→ THE TASK:
Present an exact copy of each line below.

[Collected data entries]
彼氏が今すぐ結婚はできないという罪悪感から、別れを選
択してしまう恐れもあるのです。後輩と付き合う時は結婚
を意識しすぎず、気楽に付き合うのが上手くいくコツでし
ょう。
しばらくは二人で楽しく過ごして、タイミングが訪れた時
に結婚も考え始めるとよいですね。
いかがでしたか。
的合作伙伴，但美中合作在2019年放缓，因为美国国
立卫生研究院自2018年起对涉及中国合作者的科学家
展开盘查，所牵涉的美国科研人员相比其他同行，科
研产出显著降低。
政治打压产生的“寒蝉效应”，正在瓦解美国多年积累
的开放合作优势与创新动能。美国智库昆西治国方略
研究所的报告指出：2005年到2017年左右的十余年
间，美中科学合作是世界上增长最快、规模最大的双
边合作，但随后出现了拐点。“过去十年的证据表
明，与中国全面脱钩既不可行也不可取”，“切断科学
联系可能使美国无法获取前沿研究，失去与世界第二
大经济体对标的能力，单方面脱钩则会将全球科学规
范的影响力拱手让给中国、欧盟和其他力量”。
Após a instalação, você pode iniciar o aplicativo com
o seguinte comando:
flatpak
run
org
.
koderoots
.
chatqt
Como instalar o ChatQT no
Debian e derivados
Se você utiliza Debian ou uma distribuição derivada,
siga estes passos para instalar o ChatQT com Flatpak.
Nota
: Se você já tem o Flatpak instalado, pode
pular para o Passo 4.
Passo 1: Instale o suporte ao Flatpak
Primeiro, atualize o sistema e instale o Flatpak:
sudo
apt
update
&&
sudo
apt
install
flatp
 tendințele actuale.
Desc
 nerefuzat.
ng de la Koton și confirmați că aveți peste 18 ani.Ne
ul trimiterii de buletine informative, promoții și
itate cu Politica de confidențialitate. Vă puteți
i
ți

→ SOLUTION TO THE EXERCISE:
彼氏が今すぐ結婚はできないという罪悪感から、別れを選
択してしまう恐れもあるのです。後輩と付き合う時は結婚
を意識しすぎず、気楽に付き合うのが上手くいくコツでし
ょう。
しばらくは二人で楽しく過ごして、タイミングが訪れた時
に結婚も考え始めるとよいですね。
いかがでしたか。
的合作伙伴，但美中合作在2019年放缓，因为美国国
立卫生研究院自2018年起对涉及中国合作者的科学家
展开盘查，所牵涉的美国科研人员相比其他同行，科
研产出显著降低。
政治打压产生的“寒蝉效应”，正在瓦解美国多年积累
的开放合作优势与创新动能。美国智库昆西治国方略
研究所的报告指出：2005年到2017年左右的十余年
间，美中科学合作是世界上增长最快、规模最大的双
边合作，但随后出现了拐点。“过去十年的证据表
明，与中国全面脱钩既不可行也不可取”，“切断科学
联系可能使美国无法获取前沿研究，失去与世界第二
大经济体对标的能力，单方面脱钩则会将全球科学规
范的影响力拱手让给中国、欧盟和其他力量”。
Após a instalação, você pode iniciar o aplicativo com
o seguinte comando:
flatpak
run
org
.
koderoots
.
chatqt
Como instalar o ChatQT no
Debian e derivados
Se você utiliza Debian ou uma distribuição derivada,
siga estes passos para instalar o ChatQT com Flatpak.
Nota
: Se você já tem o Flatpak instalado, pode
pular para o Passo 4.
Passo 1: Instale o suporte ao Flatpak
Primeiro, atualize o sistema e instale o Flatpak:
sudo
apt
update
&&
sudo
apt
install
flatp
 tendințele actuale.
Desc
 nerefuzat.
ng de la Koton și confirmați că aveți peste 18 ani.Ne
ul trimiterii de buletine informative, promoții și
itate cu Politica de confidențialitate. Vă puteți
i
ți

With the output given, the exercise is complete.